Note: for this milestone we specifically ask about the 1080p30 real-time task. For your overall project work, you should make sure you have a parameterized model that will also be useful for your optimization of the benchmark videos on the Zynq, and you should make sure you can answer similar questions for yourself relevant to the Zynq XC7Z020 acceleration task. Similarly, in part (e) we ask that you expand your detail model to 3 components. To fully achieve the 1080p30 real-time task, you will likely need to accelerate additional components, and you should plan on refining your model further as you address them.

## 3. VLIW exercise

fdct contains two nearly identical loop nests (first one shown and will be our focus):

```
for (i=0; i<8; i++)
for (j=0; j<8; j++)
{
    s = 0.0;
    for (k=0; k<8; k++)
        s += c[j][k] * block[8*i+k];
        tmp[8*i+j] = s;
}</pre>
```

- (a) Look at the ARM compiled assembly for this loop: how many instructions must be executed per inner (k) loop body?
- (b) Assuming the multiply operation takes 3 cycles and all other instructions one, how many cycles does it require to execute each iteration of the k loop?
- (c) For the VLIW instance shown (Fig. 1) with one multiplier (pipelined with 3 cycles of delay), one ALU, one LD/ST unit, and one branch unit (c, block, and tmp live in 512 word memory).
  - What is the resource bound lower bound cycle count for computing the k loop body?
  - Schedule the DCT k loop body on the VLIW instance shown, accounting for multiplier delay and interconnect limitations; you may software pipeline the loop. (sample schedule matrix shown at end; color code entries by loop instance.)
  - Explain any assumptions you make about context from the outer loops (e.g. values computed outside of the k loop and stored in registers such as storing i in slot 3 of the ALU 2 input bank)
- (d) Assuming the area model shown on the following page, design a customized VLIW that is no more than twice the size of the design above, schedule for the revised design, and report the speedup achievable. Full solution includes:
  - original area estimate
  - customized design provisioning and area estimate
  - scheduled loop mapping on customized design
- (e) Based on resource bounds alone (you do not need to schedule), what operator distribution would you need to completely unroll the k loop to achieve an II of 1 for the j loop?



Assume:

- Branch unit effects instruction performed on following cycle
- ALU, LD/ST result is written into the selected memory at the end of the cycle (single cycle through RF read, operation, crossbar, to write of RF)
- Left (1) input to LD/ST is value (for a write); right (2) input is address
- Muliplier operation issued in cycle i uses the crossbar output on and writes into register file at end of cycle i + 2. Order of inputs to multiplication does not matter.

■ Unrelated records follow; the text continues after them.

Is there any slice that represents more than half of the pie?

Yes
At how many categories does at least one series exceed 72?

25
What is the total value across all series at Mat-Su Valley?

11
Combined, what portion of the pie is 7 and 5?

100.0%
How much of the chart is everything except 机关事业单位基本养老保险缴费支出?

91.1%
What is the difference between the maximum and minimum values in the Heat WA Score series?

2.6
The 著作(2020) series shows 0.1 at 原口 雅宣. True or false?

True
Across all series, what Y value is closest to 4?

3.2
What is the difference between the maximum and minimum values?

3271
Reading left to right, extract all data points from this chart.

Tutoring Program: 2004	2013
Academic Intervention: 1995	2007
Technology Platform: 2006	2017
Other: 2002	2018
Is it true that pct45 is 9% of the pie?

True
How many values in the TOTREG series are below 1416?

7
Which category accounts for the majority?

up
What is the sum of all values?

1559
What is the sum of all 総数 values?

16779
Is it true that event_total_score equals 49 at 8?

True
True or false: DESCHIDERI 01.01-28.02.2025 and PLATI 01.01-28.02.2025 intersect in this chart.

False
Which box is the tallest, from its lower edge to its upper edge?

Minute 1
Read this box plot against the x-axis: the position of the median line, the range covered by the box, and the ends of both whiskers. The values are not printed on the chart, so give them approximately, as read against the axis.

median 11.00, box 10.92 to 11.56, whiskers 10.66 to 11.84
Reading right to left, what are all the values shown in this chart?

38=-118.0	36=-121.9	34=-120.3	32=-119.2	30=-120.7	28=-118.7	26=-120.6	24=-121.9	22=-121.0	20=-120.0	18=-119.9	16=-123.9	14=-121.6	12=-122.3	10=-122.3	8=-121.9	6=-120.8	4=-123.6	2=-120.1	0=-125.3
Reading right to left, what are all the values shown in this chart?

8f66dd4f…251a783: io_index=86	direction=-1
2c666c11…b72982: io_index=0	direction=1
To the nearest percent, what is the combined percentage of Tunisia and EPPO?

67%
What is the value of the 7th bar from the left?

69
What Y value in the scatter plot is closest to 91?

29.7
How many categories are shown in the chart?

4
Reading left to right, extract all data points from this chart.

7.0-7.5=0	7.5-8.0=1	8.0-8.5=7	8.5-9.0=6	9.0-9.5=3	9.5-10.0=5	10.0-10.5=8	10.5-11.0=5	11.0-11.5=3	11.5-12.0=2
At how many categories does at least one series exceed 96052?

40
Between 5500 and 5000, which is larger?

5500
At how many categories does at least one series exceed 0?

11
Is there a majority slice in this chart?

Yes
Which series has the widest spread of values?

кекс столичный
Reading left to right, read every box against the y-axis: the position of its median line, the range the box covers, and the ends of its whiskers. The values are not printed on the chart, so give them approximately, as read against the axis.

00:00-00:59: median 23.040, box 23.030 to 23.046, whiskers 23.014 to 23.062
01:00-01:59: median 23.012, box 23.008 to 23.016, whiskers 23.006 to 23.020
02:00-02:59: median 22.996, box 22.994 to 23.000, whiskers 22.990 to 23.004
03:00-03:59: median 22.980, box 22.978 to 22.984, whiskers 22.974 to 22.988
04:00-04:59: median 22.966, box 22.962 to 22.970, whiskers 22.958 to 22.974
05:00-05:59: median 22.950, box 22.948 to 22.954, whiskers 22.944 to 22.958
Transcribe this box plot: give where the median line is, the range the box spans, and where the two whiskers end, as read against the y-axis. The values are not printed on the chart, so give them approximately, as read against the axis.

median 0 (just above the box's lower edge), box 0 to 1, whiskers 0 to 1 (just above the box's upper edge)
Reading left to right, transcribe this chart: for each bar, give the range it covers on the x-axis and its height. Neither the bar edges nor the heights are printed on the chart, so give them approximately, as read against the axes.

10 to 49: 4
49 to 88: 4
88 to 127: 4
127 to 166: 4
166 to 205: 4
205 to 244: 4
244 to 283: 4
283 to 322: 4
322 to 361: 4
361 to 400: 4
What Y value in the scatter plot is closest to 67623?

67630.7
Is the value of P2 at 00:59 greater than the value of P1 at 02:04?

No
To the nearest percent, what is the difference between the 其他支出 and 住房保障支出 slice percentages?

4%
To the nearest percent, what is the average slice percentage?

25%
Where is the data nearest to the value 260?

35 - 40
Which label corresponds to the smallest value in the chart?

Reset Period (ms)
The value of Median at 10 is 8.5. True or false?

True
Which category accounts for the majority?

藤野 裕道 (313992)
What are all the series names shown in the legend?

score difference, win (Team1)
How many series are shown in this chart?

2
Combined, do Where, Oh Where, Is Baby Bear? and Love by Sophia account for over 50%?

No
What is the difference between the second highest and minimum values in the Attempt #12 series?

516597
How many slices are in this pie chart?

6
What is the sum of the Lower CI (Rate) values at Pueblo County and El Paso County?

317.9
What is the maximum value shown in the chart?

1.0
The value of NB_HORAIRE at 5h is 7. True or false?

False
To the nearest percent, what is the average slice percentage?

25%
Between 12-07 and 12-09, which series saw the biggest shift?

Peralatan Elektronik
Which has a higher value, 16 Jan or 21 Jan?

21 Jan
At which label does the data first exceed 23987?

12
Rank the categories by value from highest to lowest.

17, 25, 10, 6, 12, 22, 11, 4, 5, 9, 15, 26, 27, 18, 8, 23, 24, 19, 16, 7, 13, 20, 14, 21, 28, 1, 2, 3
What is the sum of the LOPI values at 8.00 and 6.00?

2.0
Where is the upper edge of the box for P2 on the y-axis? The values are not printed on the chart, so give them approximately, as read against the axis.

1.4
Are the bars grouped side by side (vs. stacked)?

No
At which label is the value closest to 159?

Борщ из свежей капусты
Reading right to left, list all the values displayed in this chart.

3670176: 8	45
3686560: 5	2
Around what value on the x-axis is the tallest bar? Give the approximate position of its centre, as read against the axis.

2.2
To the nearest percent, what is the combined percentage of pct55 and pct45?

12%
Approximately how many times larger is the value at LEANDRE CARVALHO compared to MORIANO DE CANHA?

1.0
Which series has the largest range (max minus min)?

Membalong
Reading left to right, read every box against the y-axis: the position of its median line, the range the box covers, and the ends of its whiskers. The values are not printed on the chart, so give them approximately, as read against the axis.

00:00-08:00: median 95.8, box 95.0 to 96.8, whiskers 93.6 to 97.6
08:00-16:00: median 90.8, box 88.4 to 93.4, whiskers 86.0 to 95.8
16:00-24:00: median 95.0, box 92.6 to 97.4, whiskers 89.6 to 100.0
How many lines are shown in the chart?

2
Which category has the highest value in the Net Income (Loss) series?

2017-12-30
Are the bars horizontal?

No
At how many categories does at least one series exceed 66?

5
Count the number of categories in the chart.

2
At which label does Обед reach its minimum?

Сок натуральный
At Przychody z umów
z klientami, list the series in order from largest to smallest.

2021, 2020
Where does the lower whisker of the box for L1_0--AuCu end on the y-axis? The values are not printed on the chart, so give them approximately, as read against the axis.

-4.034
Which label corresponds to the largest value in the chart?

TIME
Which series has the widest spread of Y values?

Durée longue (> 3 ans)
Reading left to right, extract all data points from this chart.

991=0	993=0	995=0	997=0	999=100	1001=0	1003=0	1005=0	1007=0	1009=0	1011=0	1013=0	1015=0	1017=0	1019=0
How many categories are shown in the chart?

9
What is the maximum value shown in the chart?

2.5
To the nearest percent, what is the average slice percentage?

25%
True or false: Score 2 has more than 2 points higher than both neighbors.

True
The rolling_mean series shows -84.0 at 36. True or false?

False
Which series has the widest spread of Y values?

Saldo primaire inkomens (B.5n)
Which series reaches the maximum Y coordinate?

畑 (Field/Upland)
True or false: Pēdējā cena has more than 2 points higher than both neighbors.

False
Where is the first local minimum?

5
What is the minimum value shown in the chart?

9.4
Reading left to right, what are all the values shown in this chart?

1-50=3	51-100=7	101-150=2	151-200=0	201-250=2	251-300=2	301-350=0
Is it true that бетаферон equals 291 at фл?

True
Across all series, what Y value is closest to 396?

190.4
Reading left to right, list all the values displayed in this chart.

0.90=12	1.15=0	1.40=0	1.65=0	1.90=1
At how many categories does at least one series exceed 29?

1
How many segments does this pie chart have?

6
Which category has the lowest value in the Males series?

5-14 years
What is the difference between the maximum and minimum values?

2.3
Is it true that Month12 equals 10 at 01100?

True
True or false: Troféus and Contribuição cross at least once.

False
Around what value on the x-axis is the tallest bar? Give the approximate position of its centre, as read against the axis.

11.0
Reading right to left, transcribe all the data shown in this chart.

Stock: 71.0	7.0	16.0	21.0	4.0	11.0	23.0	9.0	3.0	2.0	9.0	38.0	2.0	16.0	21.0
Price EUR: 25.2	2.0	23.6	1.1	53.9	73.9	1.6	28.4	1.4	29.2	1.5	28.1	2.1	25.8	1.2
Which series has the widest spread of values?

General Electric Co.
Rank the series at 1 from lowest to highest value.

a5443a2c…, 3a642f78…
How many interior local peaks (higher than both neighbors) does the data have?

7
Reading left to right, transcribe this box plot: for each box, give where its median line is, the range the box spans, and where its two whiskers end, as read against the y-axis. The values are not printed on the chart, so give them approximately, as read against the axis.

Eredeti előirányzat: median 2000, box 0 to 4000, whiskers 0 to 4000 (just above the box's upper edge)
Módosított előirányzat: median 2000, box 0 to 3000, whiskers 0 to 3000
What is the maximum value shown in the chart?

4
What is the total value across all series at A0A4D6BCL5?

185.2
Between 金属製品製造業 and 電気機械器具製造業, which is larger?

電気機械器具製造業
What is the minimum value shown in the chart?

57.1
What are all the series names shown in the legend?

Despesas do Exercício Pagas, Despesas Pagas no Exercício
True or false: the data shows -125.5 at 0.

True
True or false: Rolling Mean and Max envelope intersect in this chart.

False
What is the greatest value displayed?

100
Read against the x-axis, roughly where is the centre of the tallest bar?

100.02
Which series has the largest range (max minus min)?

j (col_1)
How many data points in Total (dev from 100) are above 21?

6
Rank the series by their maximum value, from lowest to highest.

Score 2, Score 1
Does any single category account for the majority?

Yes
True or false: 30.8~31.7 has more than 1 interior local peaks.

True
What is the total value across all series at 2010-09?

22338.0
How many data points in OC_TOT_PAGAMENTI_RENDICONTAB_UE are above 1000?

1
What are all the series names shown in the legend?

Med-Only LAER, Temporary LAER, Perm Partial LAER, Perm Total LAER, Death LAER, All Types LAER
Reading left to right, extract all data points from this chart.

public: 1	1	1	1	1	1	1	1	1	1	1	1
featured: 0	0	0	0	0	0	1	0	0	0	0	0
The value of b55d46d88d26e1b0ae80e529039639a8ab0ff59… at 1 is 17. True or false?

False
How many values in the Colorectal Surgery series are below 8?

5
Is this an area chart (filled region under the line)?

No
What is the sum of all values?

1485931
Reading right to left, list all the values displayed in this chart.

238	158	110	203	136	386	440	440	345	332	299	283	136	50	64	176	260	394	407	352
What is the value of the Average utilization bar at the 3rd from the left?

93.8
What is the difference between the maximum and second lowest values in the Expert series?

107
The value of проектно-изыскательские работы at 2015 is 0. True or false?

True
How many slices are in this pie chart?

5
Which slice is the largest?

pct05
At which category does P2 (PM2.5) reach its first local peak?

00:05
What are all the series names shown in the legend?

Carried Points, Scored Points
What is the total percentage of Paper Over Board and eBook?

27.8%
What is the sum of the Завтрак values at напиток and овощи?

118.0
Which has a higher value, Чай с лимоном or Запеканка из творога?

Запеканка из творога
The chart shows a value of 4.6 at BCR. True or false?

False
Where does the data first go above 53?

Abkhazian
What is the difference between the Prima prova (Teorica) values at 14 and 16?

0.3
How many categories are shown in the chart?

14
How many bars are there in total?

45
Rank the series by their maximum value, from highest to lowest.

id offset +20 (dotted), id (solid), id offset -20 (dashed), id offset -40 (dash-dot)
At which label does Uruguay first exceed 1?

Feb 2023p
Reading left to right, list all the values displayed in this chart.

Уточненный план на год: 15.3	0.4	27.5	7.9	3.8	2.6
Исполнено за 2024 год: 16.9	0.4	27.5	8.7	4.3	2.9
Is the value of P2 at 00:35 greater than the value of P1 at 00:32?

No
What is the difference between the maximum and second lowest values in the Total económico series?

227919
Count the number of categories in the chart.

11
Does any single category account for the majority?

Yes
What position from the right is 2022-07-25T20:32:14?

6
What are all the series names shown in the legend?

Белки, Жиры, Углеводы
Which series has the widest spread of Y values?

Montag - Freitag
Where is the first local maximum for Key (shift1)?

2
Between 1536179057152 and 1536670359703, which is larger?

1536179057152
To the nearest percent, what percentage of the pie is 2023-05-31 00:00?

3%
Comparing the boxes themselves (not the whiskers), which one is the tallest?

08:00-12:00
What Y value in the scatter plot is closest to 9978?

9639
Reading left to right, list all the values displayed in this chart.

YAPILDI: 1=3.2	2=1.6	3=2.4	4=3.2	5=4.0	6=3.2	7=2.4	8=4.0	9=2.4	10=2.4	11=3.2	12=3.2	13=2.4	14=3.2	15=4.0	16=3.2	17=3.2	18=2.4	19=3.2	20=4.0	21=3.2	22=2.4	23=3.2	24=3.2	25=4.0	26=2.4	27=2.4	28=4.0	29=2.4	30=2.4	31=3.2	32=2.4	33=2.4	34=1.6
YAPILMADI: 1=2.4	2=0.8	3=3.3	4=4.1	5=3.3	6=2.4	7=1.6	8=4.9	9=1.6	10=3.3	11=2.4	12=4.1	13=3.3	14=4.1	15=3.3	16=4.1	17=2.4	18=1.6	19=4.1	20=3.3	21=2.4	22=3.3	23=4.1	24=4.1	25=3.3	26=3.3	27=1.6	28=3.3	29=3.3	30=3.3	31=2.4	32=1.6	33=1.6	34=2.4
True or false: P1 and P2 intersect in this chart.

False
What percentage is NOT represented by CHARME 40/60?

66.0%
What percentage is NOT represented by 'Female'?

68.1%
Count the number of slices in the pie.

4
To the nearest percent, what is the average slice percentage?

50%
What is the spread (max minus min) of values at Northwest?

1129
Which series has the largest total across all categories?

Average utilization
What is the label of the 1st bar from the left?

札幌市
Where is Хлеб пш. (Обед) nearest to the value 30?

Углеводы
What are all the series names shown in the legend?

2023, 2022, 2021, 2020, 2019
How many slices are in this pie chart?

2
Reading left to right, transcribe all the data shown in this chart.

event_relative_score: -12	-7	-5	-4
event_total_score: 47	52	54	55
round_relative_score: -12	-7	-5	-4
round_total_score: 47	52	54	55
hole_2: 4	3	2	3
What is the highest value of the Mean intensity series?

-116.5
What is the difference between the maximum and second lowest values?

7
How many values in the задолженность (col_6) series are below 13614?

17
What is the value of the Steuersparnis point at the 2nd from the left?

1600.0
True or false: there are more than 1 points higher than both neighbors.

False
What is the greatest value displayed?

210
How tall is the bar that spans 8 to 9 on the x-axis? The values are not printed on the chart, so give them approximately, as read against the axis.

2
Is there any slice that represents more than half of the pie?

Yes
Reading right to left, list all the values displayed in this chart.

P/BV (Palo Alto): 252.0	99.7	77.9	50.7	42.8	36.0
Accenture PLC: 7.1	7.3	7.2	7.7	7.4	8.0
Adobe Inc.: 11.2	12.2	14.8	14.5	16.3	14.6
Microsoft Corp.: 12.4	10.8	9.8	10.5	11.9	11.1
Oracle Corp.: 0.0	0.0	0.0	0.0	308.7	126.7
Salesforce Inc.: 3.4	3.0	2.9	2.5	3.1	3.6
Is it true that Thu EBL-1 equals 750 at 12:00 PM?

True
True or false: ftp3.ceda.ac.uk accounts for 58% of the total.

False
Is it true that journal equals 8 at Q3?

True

## Figure 1: Base VLIW Design

## Area Model:

- Single Port Memory:  $1 \times$  words
- Multiport Memory:  $(1+ports) \times words$
- Crossbar: 4×inputs×outputs
- ALU: 10
- Multiplier: 100
- LD/ST: 50
- Branch Unit: limit of 1, leave out of area model

|       | Operators |          |       | Crossbar Outputs |    |       |       |       |       |      |      |
|-------|-----------|----------|-------|------------------|----|-------|-------|-------|-------|------|------|
| Cycle | ALU       | Multiply | LD/ST | Branch           | Br | ALU 1 | ALU 2 | Mpy 1 | Mpy 2 | LD 1 | LD 2 |
| 0     |           |          |       |                  |    |       |       |       |       |      |      |
| 1     |           |          |       |                  |    |       |       |       |       |      |      |
| 2     |           |          |       |                  |    |       |       |       |       |      |      |

For Operators, indicate the operation and the input slots. For Crossbar Outputs, indicate the Operator the output comes from and the cycle in which it was produced<sup>1</sup> as well as the slot in the memory to which the result will be stored.

<sup>&</sup>lt;sup>1</sup>This must always be the same cycle for ALU and LD/ST and -2 from the current cycle for multiplier, so this information is redundant, but it should make is easier to check the intent of the instructions.